The linear layers for language specificity are only included in the top and bottom encoder layers to contain parameter growth, resulting in a 13% increase in total model size compared to a universal multilingual baseline—substantially less than naive mixture-of-expert approaches.
The implementation is realized in PyTorch, leveraging large-scale training on 32 V100 GPUs with 75k hours of anonymized, transcribed Microsoft data over 10 languages. Data imbalance is handled by sampling strategies.
Empirical Results
The CMM demonstrates substantial gains in word error rate (WER) over both universal multilingual and monolingual models. When users select one, two, or three languages, CMM delivers 26.0%, 16.9%, and 10.4% relative WER reductions, respectively, compared to the universal baseline. Notably, the performance degrades gracefully as more languages are enabled at inference, confirming that user selection effectively narrows the recognition scope and improves accuracy.
A further key finding is on code-switching scenarios. Using bilingual CMM configurations yields improvements of 4.8% and 16.3% relative WER reductions over the universal model on German-English and Spanish-English code-switching test sets, respectively, despite no explicit code-switching mechanisms being built into the model.
Ablation studies underline the critical role of the language-specific linear layers, particularly in the prediction network, and confirm that language-specific embeddings and vocabularies contribute to performance and user experience. Fine-tuning from a universal baseline gives a marginal but consistent WER improvement over full joint training.
Implications and Future Directions
Practically, the CMM offers dramatic efficiency improvements for ASR deployments:
- Scalability: A single model can support all user-selected language combinations, avoiding exponential model proliferation.
- Resource Use: Only a minor increase in parameter count is required for full support, and inference efficiency is improved by vocabulary pruning.
- Deployment Flexibility: The model can be dynamically configured per user or device, making it ideal for applications serving multilingual populations or global platforms.
Theoretically, the approach demonstrates that language discrimination in speech can be handled via compact, modular residual adaptation over universal representations, aligning with contemporary insights from multi-task and modular learning.
Potential future developments include:
- Scaling to Dozens or Hundreds of Languages: Methods to improve training coverage for rare language combinations and balance across user populations.
- Dynamic Expert Routing: Learning data-driven gating functions rather than static user selection.
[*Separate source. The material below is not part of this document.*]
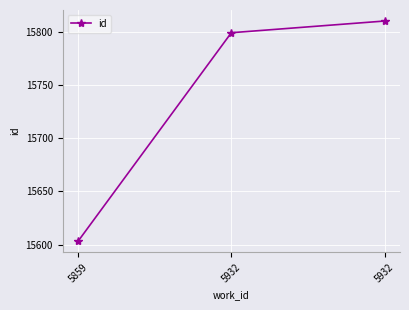

What is the value of the 2nd point from the left?

15799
- Generalization to Other Multilingual Tasks: Applying configurable modularity to non-ASR tasks such as multilingual TTS or NLU.
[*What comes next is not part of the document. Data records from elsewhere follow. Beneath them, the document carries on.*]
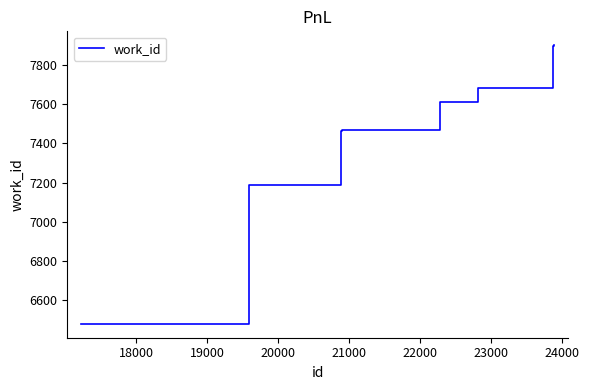

What is the difference between the maximum and minimum values?

1424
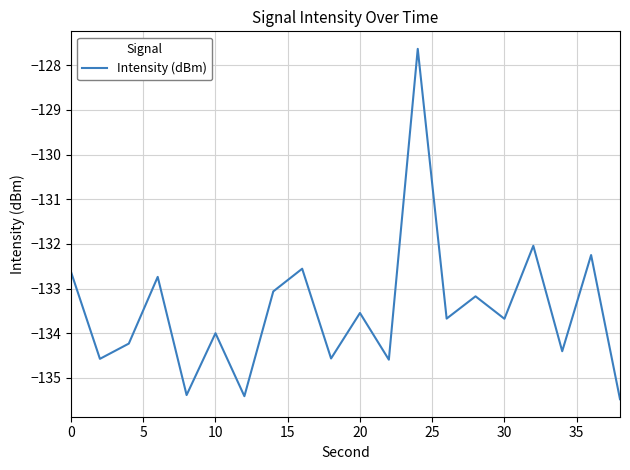

What is the difference between the maximum and minimum values?

7.8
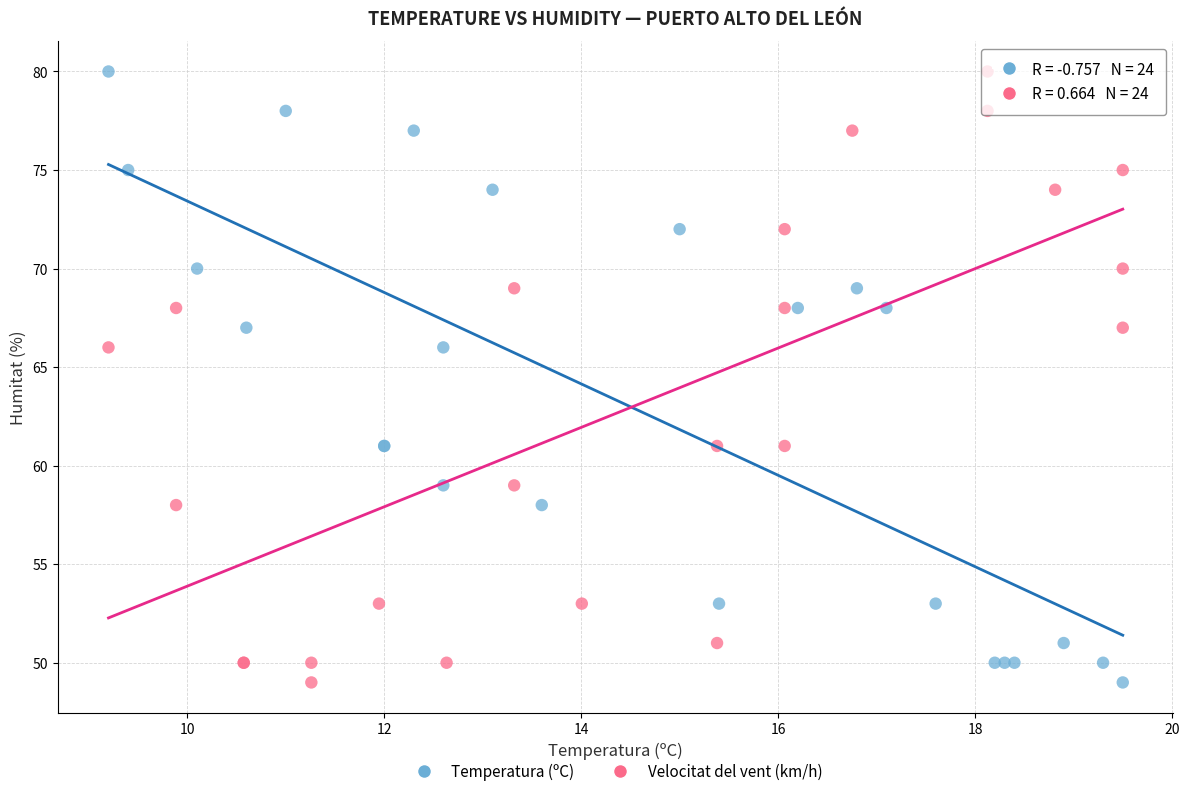

What are all the series names shown in the legend?

Temperatura (ºC), Velocitat del vent (km/h)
- Model Compression and On-Device Deployment: Further reducing the overhead of the language-specific modules for resource-constrained environments.
Conclusion
The configurable multilingual modeling paradigm introduced here provides a compelling architecture for practical multilingual speech recognition systems, combining accuracy, scalability, and flexibility without the costs of model duplication or per-utterance language prediction. This configuration-based approach opens avenues for efficient deployment in heterogeneous, multilingual user bases and provides a framework extendable to a broad array of multilingual AI applications.